[48875] in Cypherpunks
Re: Crypto-smart-card startup Inside Technologies
daemon@ATHENA.MIT.EDU (Peter Monta)
Thu Feb 1 00:42:33 1996
To: cypherpunks@toad.com
In-Reply-To: Your message of "Wed, 31 Jan 1996 20:47:07 PST."
<m0thqvv-00092XC@pacifier.com>
Date: Wed, 31 Jan 1996 21:41:19 -0800
From: Peter Monta <pmonta@qualcomm.com>
jim bell <jimbell@pacifier.com> writes:
> > [ Inside Technologies ]
> > ..."In public-key cryptography, 512-bit keys are typical and
> > already vulnerable. So we are looking at 640-bit-long keys
> > supported by a scalable design."
>
> This kind of thing disgusts me. We already know 512-bit keys are weak. As
> I recall, I was told that 512 bit keys could be cracked in 20,000
> MIPS-years.

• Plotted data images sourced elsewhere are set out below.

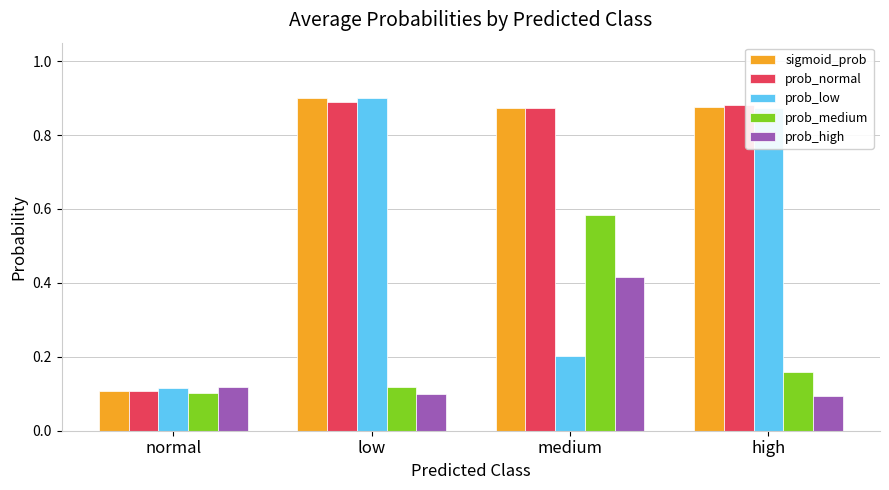

What are all the series names shown in the legend?

sigmoid_prob, prob_normal, prob_low, prob_medium, prob_high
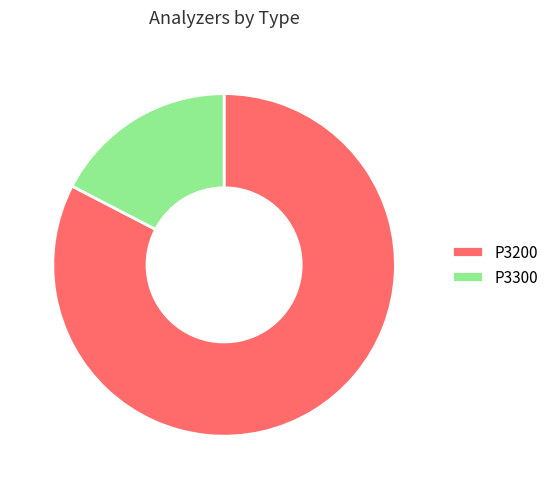

Which slice represents more than half of the pie?

P3200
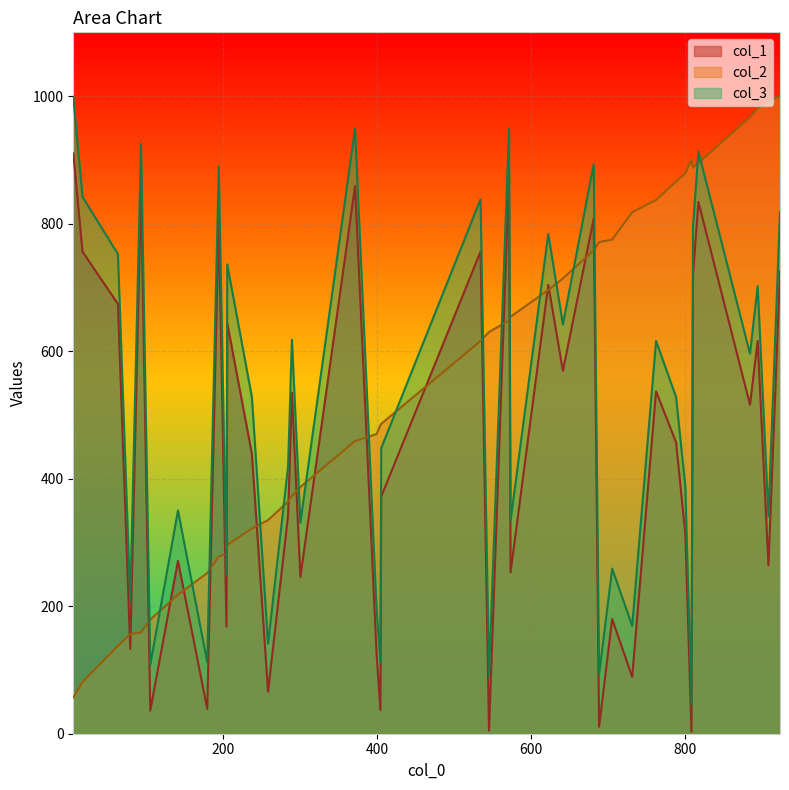

Rank the series by their average value, from highest to lowest.

col_2, col_3, col_1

If the ballpark formula holds that adding 10 bits doubles the
> security, that merely means that 640 bits is 2**(128/10) or 8000 times
> strong. While obviously better than 512, it is not ENOUGH better to make me
> confident that this is a long-term secure length. 768 or 1024 bits should
> be considered the minimum. A deliberate design of 640 bits makes it look
> like it's intended to be crackable in 5-10 years, much as DES was suspected
> of a similar design decision in limiting its keylength to 56 bits.
But the "scalable design" presumably means the hardware can deal
with a variety of modulus lengths. As you say, they would be
short-sighted to make a fixed choice.